Le roi ne danse plus. Son pied a noirci comme du charbon et le mal lui ronge le reste de la jambe. Louis XIV est celui des rois qui a eu le plus long règne en France. Albert Serra lui offre la plus longue agonie à l’écran. 2h30 durant, l’astre n’en finit plus de s’éteindre… quoique le Roy souffrit quinze jours entiers avant de trespasser. A Versailles, aux derniers rayons du soleil, le spectateur assiste à un cortège de médecins de cour, de physiciens de l’université qui se succèdent, tous mélangeant dans leurs échanges des conseils variés et discordants, se satisfaisant de leur place plus que de leurs compétences et faisant appel en ultime recours… à un charlatan.

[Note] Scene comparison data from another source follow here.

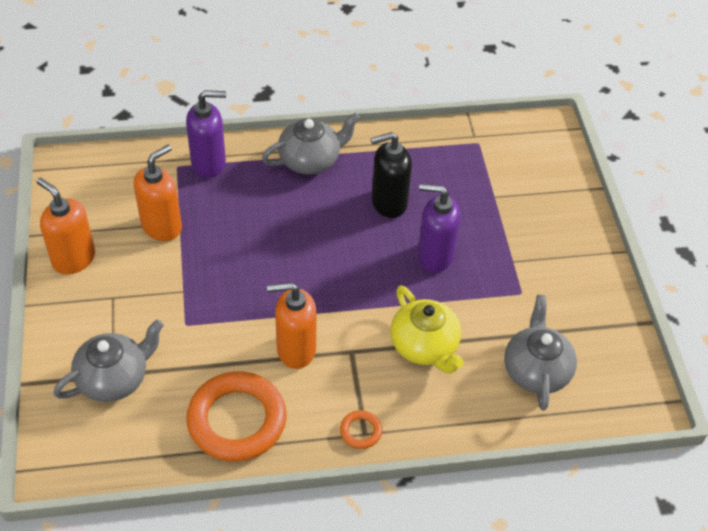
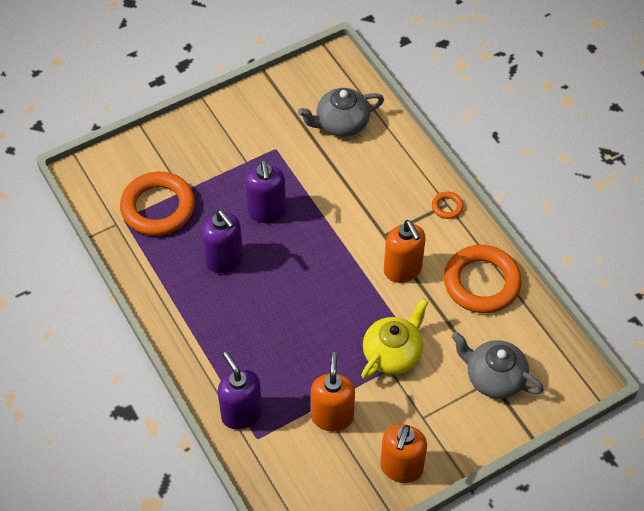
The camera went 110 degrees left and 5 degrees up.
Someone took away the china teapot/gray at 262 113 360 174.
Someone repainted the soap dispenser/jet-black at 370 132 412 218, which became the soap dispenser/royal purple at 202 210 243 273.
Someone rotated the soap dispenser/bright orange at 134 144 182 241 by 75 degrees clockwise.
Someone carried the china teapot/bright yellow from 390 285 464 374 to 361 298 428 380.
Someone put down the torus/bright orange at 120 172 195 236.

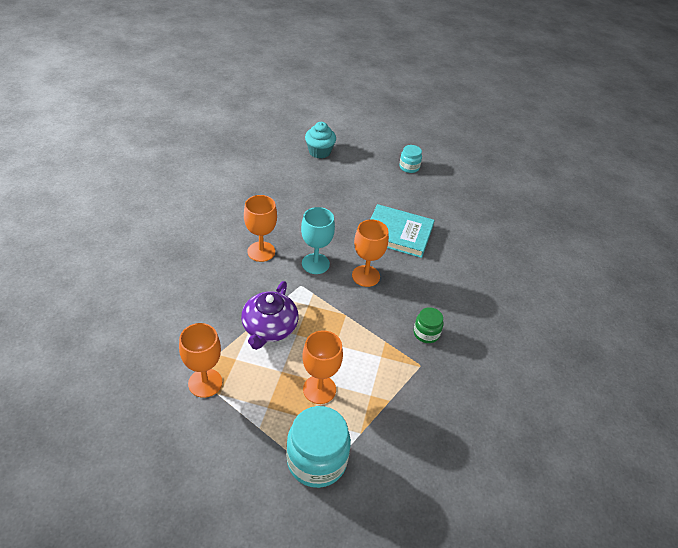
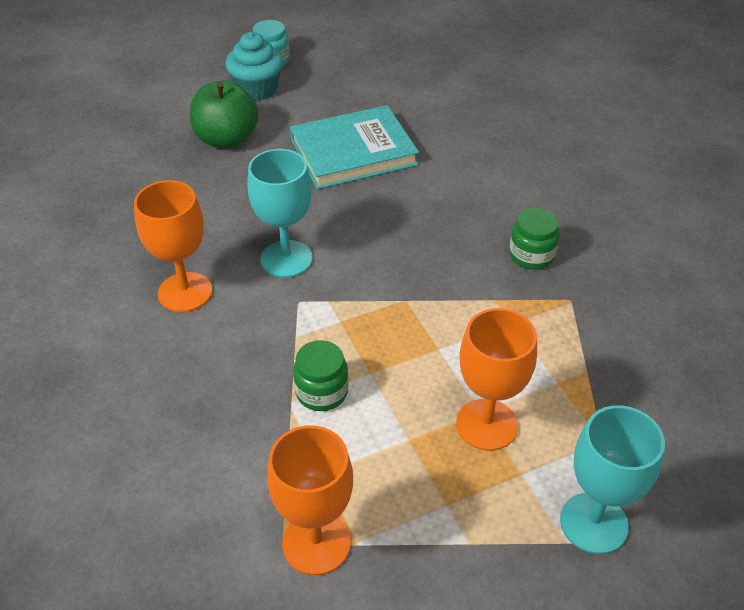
The camera went 35 degrees left and 0 degrees up.
Someone carried the cupcake/turquoise from 305 122 336 158 to 225 32 283 101.
Someone took away the chalice/bright orange at 352 220 389 287.
Someone swapped the china teapot/royal purple at 241 281 298 350 for the preserve jar/leaf-green at 293 340 349 411.
Someone swapped the preserve jar/turquoise at 286 406 351 488 for the chalice/turquoise at 560 405 665 554.
Someone put down the apple fruit/leaf-green at 190 80 258 148.

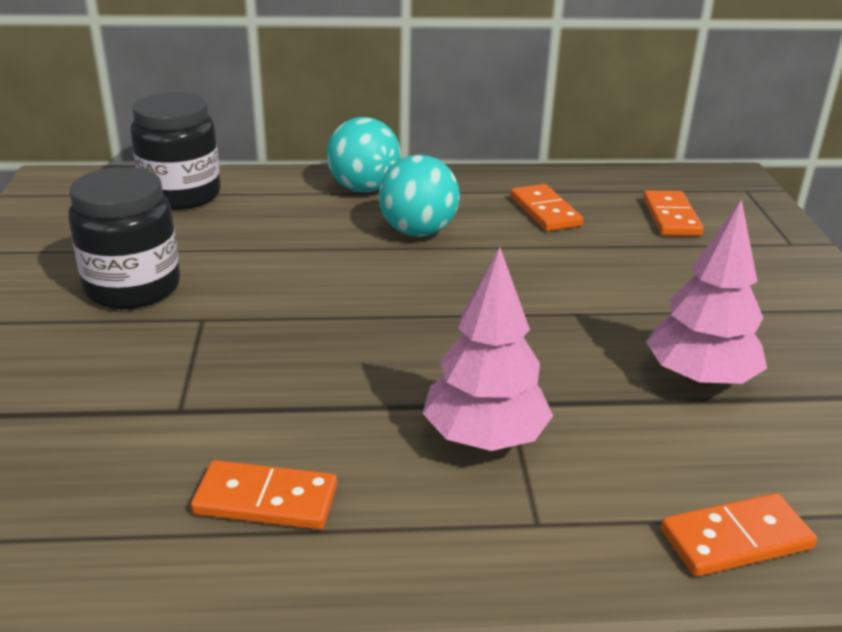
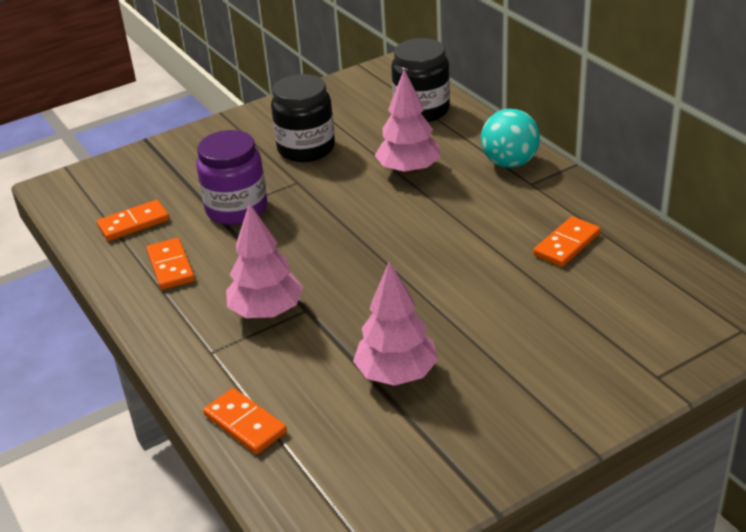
The camera went 65 degrees right and 5 degrees up.
Someone took away the ball/turquoise at 378 155 460 237.
Someone carried the domino/bright orange from 643 190 704 236 to 97 200 169 241.
Someone put down the fir tree/pink at 375 70 441 175.
Someone put down the preserve jar/royal purple at 196 130 267 225.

Lorsque ce dernier est convoqué, les préoccupations, on le devine, ne sont plus le salut du corps du roi, car on ne croit plus réellement en un possible nouveau remède, mais davantage la mise à disposition d’un responsable tout désigné au moment de l’aggravation de la santé de Louis devenu trop vieux.


« Quelle resverie est-ce de s’attendre de mourir d’une défaillance de forces que l’extrême vieillesse apporte, et de se proposer ce but à nostre durée, veu que c’est l’espece de mort la plus rare de toutes et la moins en usage ? » Montaigne, Essais, « De l’aage »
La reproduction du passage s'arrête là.